There have been many studies that demonstrate that the rate of accidents greatly accelerates after eight hours of work; longer shifts and rotating shifts deprive workers of time to recuperate from stress.
In a rational society, refinery workers would not work longer hours, they would work shorter hours. Four six-hour or six four-hour shifts would definitely be safer for the workers and the community. Alert workers can prevent accidents.
It is in the common interest of the oil workers and the surrounding community that the workday be shortened, without cutting the pay. A shorter work week would also provide jobs to the community.
The Oil companies and the Oil, Chemical, and Atomic Workers International Union (OCAW) are well aware of these facts. Accidents and death are factored into production like casualties of war.
The people who live near refineries are also casualties of this production of profits, pestilence and death. The Tosco refinery, along with many other refineries in California’s Contra Costa County, have been constantly criticized by environmental groups throughout the San Francisco Bay Area.
These groups were instrumental in getting a “Good Neighbor Ordinance” passed to protect the community in 1997. The supporters of this ordinance maintained that sloppy practices during refinery overhauls led to industrial accidents.
But industry officials claimed that the labor-backed ordinance was a ploy to force the hiring of union workers on maintenance projects.
Last December, after two years of oil industry-spurred lawsuits, public hearings, and private negotiations, the Good Neighbor Ordinance was overturned. A new “oversight” law that is more lenient on the oil companies-merely requiring them to “study” accident-prone conditions-was put in its place.
A potential “Love Canal”
Along with pollution of the air, water, and land surrounding refineries, comes environmental illness. Around all refineries in this country there are “cancer clusters.” The communities around the refineries are a living “Love Canal,” endangering humans and all species.
The refinery workers likewise have higher rates of cancer and other diseases due to pollution of the occupational environment. The longer the exposures to these chemicals-the greater the risk of these diseases.
OCAW sponsors the publication New Solutions, which promotes environmental safety.
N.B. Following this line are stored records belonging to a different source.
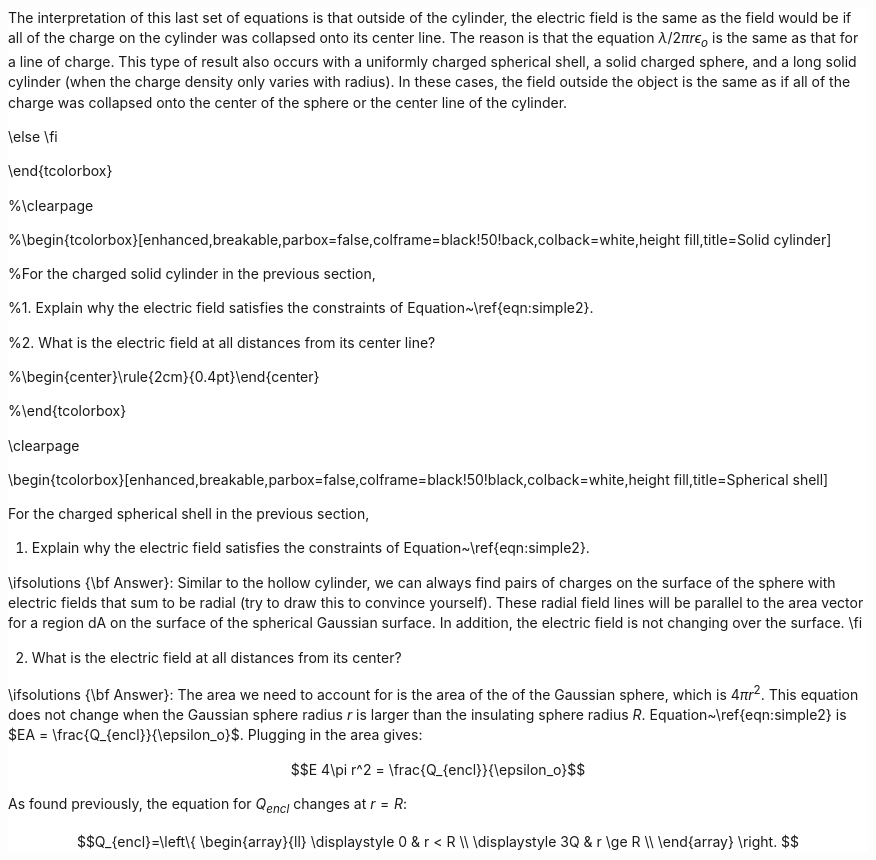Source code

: The interpretation of this last set of equations is that outside of the cylinder, the electric field is the same as the field would be if all of the charge on the cylinder was collapsed onto its center line. The reason is that the equation  $\lambda/2\pi r\epsilon_o$ is the same as that for a line of charge. This type of result also occurs with a uniformly charged spherical shell, a solid charged sphere, and a long solid cylinder (when the charge density only varies with radius). In these cases, the field outside the object is the same as if all of the charge was collapsed onto the center of the sphere or the center line of the cylinder. 

\else
\fi

\end{tcolorbox}

%\clearpage

%\begin{tcolorbox}[enhanced,breakable,parbox=false,colframe=black!50!back,colback=white,height fill,title=Solid cylinder]

%For the charged solid cylinder in the previous section,

%1. Explain why the electric field satisfies the constraints of Equation~\ref{eqn:simple2}.

%2. What is the electric field at all distances from its center line?

%\begin{center}\rule{2cm}{0.4pt}\end{center}


%\end{tcolorbox}

\clearpage

\begin{tcolorbox}[enhanced,breakable,parbox=false,colframe=black!50!black,colback=white,height fill,title=Spherical shell]

For the charged spherical shell in the previous section,

1. Explain why the electric field satisfies the constraints of Equation~\ref{eqn:simple2}.

\ifsolutions
{\bf Answer}: Similar to the hollow cylinder, we can always find pairs of charges on the surface of the sphere with electric fields that sum to be radial (try to draw this to convince yourself). These radial field lines will be parallel to the area vector for a region dA on the surface of the spherical Gaussian surface. In addition, the electric field is not changing over the surface. 
\fi

2. What is the electric field at all distances from its center?

\ifsolutions
{\bf Answer}: The area we need to account for is the area of the of the Gaussian sphere, which is $4\pi r^2$. This equation does not change when the Gaussian sphere radius $r$ is larger than the insulating sphere radius $R$. Equation~\ref{eqn:simple2} is $EA = \frac{Q_{encl}}{\epsilon_o}$. Plugging in the area gives:

$$E 4\pi r^2 = \frac{Q_{encl}}{\epsilon_o}$$

As found previously, the equation for $Q_{encl}$ changes at $r=R$:

$$Q_{encl}=\left\{
\begin{array}{ll}
      \displaystyle 0 & r < R \\
      \displaystyle 3Q & r \ge R \\
\end{array} 
\right. $$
This union is also the major advocate for a Labor Party in the United States.
The contradiction is that this union also considers itself to be “in partnership” with the oil companies. It does nothing to organize or advocate a shorter work week for the health and safety of its membership. It has none little to stop the downsizing.
If OCAW practiced what it preached, it would give up its partnership with the oil companies and form a partnership for health and safety with the working-class communities that surround the refineries.
Such a partnership of labor with the community could immediately form a local Labor Party to begin to politically organize for health and safety and to put the union in a better economic position in relation to the oil companies.
Every refinery in the country has the same conditions. If OCAW made such a move nationally, they would lead the way to the establishment of a Labor Party. Such a fighting stance would gain the support of environmentalists, civil rights groups, and workers throughout the nation.
By their own words, the leadership of OCAW is aware of these options. Unfortunately, they fiddle while the members burn.